**** EXTRACTED INFORMATION ****

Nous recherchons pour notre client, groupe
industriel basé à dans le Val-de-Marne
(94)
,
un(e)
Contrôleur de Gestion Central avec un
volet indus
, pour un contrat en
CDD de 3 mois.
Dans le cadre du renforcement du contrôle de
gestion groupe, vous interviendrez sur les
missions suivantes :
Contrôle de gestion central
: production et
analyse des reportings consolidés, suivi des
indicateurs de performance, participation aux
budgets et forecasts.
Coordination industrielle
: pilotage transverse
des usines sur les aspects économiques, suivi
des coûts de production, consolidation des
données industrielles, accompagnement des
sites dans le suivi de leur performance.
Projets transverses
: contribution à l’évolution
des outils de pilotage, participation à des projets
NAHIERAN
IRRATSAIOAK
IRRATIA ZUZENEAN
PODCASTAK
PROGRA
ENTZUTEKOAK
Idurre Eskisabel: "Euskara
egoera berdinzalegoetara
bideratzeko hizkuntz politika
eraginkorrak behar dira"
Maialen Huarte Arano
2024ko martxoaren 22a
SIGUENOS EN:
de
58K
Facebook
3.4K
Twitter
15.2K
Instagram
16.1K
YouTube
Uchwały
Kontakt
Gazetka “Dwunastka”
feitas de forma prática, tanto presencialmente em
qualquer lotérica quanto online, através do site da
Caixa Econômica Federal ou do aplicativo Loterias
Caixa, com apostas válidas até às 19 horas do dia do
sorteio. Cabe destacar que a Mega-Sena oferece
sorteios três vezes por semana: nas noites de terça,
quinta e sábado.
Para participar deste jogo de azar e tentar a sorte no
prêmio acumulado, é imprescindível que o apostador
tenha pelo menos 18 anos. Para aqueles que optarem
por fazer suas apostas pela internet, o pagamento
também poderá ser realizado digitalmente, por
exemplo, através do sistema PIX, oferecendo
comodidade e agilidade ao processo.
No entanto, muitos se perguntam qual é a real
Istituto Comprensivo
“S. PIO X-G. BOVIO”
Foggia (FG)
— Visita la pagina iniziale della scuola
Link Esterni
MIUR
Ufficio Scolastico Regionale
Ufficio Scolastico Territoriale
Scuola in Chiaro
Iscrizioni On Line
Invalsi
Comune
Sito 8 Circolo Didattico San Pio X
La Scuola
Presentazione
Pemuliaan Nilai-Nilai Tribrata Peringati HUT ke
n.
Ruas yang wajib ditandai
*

****

TASK DESCRIPTION: Word for word, restate the lines of the listing above starting at the line with "un contrat en" and ending at the line with "contribution à l’évolution", and nothing outside them.

EXERCISE ANSWER:
, pour un contrat en
CDD de 3 mois.
Dans le cadre du renforcement du contrôle de
gestion groupe, vous interviendrez sur les
missions suivantes :
Contrôle de gestion central
: production et
analyse des reportings consolidés, suivi des
indicateurs de performance, participation aux
budgets et forecasts.
Coordination industrielle
: pilotage transverse
des usines sur les aspects économiques, suivi
des coûts de production, consolidation des
données industrielles, accompagnement des
sites dans le suivi de leur performance.
Projets transverses
: contribution à l’évolution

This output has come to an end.